- _Prompt_: Your reproduction of the entries should be exact and should contain no pictures.

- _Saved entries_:
___
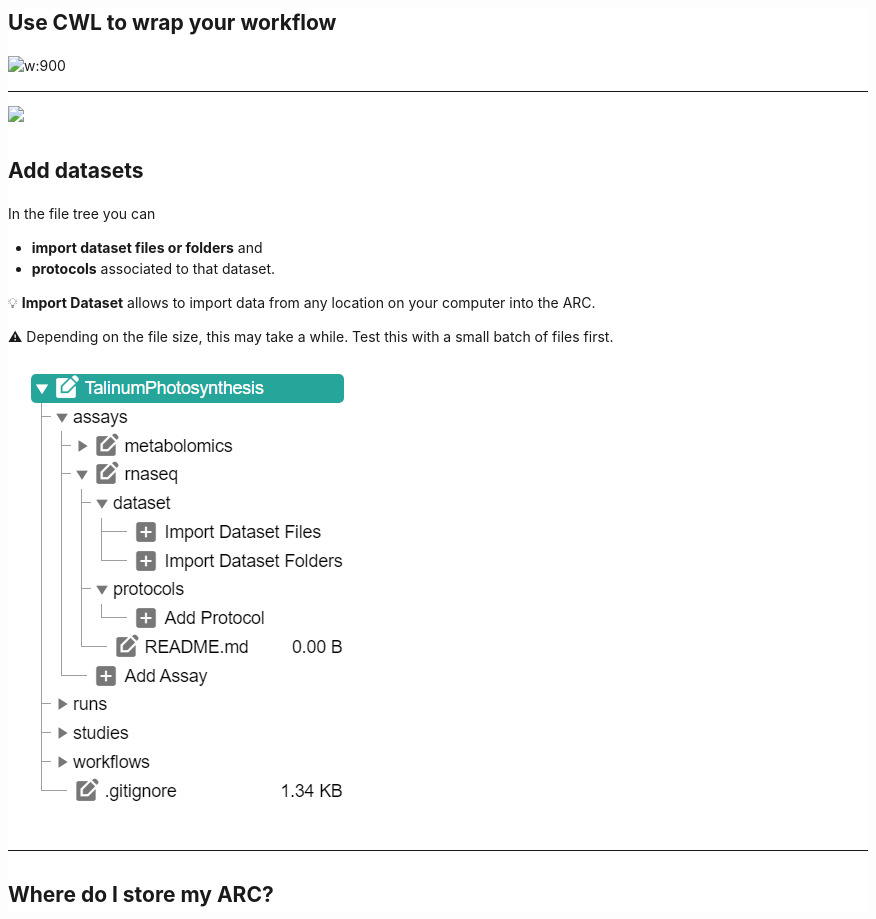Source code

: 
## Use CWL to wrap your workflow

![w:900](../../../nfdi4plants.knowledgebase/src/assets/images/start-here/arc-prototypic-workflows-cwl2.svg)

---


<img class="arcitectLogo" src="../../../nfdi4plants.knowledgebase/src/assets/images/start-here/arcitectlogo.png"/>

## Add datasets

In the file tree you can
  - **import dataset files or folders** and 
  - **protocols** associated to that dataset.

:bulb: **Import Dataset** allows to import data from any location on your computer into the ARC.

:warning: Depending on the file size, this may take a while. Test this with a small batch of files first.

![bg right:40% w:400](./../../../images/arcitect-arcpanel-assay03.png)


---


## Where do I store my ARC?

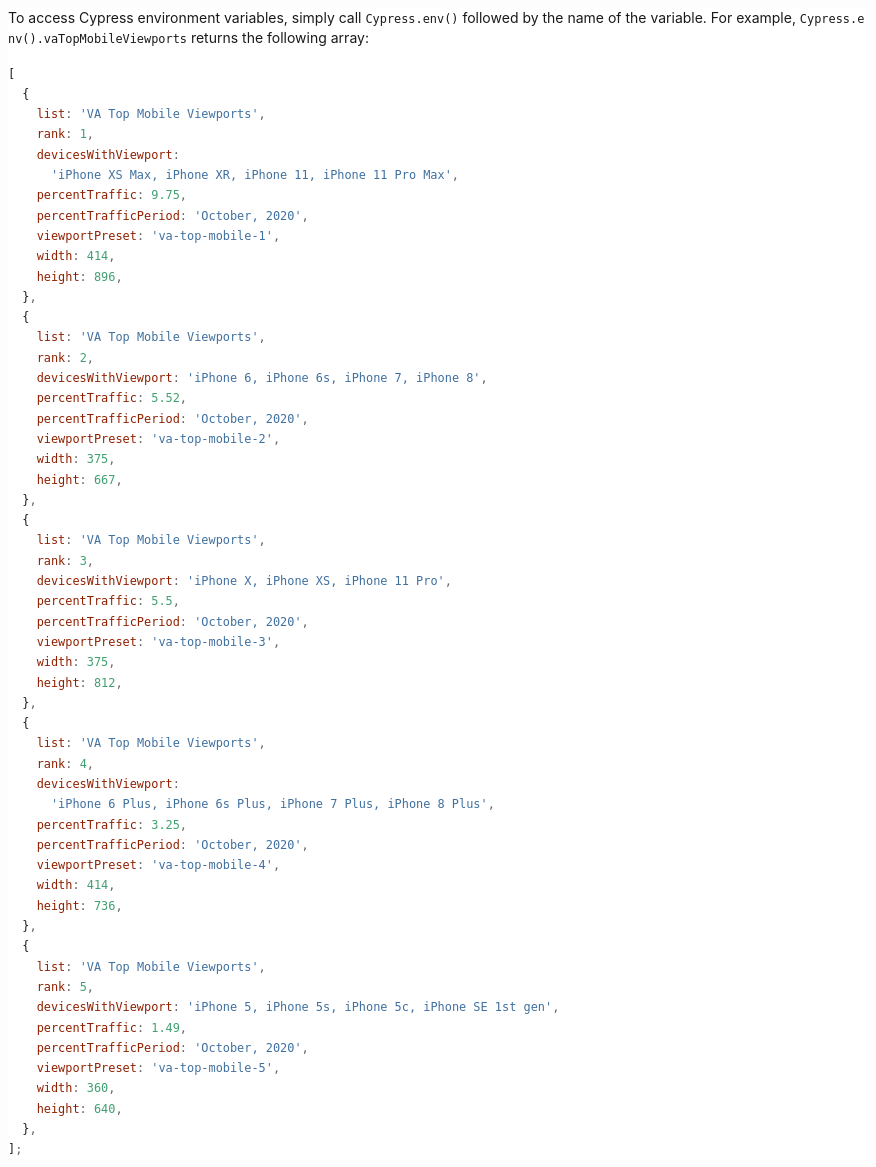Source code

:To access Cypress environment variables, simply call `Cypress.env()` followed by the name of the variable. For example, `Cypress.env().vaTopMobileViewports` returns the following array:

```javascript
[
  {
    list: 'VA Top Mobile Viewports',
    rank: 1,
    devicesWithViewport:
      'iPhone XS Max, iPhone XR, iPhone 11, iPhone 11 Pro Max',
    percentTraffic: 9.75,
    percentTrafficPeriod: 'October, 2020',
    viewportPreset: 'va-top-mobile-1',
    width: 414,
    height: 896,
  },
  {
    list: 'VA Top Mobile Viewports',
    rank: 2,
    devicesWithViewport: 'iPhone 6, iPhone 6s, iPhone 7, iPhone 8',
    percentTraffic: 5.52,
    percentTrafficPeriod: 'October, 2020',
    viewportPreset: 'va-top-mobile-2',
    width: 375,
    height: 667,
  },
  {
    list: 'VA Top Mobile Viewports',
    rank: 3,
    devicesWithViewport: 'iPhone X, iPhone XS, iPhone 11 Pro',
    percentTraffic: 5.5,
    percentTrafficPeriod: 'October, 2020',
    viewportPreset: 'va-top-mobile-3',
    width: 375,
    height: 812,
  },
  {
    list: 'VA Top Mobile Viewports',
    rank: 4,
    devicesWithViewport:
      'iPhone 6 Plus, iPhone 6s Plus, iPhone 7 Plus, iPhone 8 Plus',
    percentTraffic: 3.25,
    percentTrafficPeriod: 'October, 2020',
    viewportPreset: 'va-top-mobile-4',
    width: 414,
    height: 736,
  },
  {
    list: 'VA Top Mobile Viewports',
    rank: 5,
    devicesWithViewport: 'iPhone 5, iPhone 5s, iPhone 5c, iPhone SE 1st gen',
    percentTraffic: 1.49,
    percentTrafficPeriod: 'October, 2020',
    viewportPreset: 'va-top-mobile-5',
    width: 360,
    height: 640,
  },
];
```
___
- _Exercise answer_:
Source code

: 
## Use CWL to wrap your workflow

![w:900](../../../nfdi4plants.knowledgebase/src/assets/images/start-here/arc-prototypic-workflows-cwl2.svg)

---


<img class="arcitectLogo" src="../../../nfdi4plants.knowledgebase/src/assets/images/start-here/arcitectlogo.png"/>

## Add datasets

In the file tree you can
  - **import dataset files or folders** and 
  - **protocols** associated to that dataset.

:bulb: **Import Dataset** allows to import data from any location on your computer into the ARC.

:warning: Depending on the file size, this may take a while. Test this with a small batch of files first.

![bg right:40% w:400](./../../../images/arcitect-arcpanel-assay03.png)


---


## Where do I store my ARC?

Source code

:To access Cypress environment variables, simply call `Cypress.env()` followed by the name of the variable. For example, `Cypress.env().vaTopMobileViewports` returns the following array:

```javascript
[
  {
    list: 'VA Top Mobile Viewports',
    rank: 1,
    devicesWithViewport:
      'iPhone XS Max, iPhone XR, iPhone 11, iPhone 11 Pro Max',
    percentTraffic: 9.75,
    percentTrafficPeriod: 'October, 2020',
    viewportPreset: 'va-top-mobile-1',
    width: 414,
    height: 896,
  },
  {
    list: 'VA Top Mobile Viewports',
    rank: 2,
    devicesWithViewport: 'iPhone 6, iPhone 6s, iPhone 7, iPhone 8',
    percentTraffic: 5.52,
    percentTrafficPeriod: 'October, 2020',
    viewportPreset: 'va-top-mobile-2',
    width: 375,
    height: 667,
  },
  {
    list: 'VA Top Mobile Viewports',
    rank: 3,
    devicesWithViewport: 'iPhone X, iPhone XS, iPhone 11 Pro',
    percentTraffic: 5.5,
    percentTrafficPeriod: 'October, 2020',
    viewportPreset: 'va-top-mobile-3',
    width: 375,
    height: 812,
  },
  {
    list: 'VA Top Mobile Viewports',
    rank: 4,
    devicesWithViewport:
      'iPhone 6 Plus, iPhone 6s Plus, iPhone 7 Plus, iPhone 8 Plus',
    percentTraffic: 3.25,
    percentTrafficPeriod: 'October, 2020',
    viewportPreset: 'va-top-mobile-4',
    width: 414,
    height: 736,
  },
  {
    list: 'VA Top Mobile Viewports',
    rank: 5,
    devicesWithViewport: 'iPhone 5, iPhone 5s, iPhone 5c, iPhone SE 1st gen',
    percentTraffic: 1.49,
    percentTrafficPeriod: 'October, 2020',
    viewportPreset: 'va-top-mobile-5',
    width: 360,
    height: 640,
  },
];
```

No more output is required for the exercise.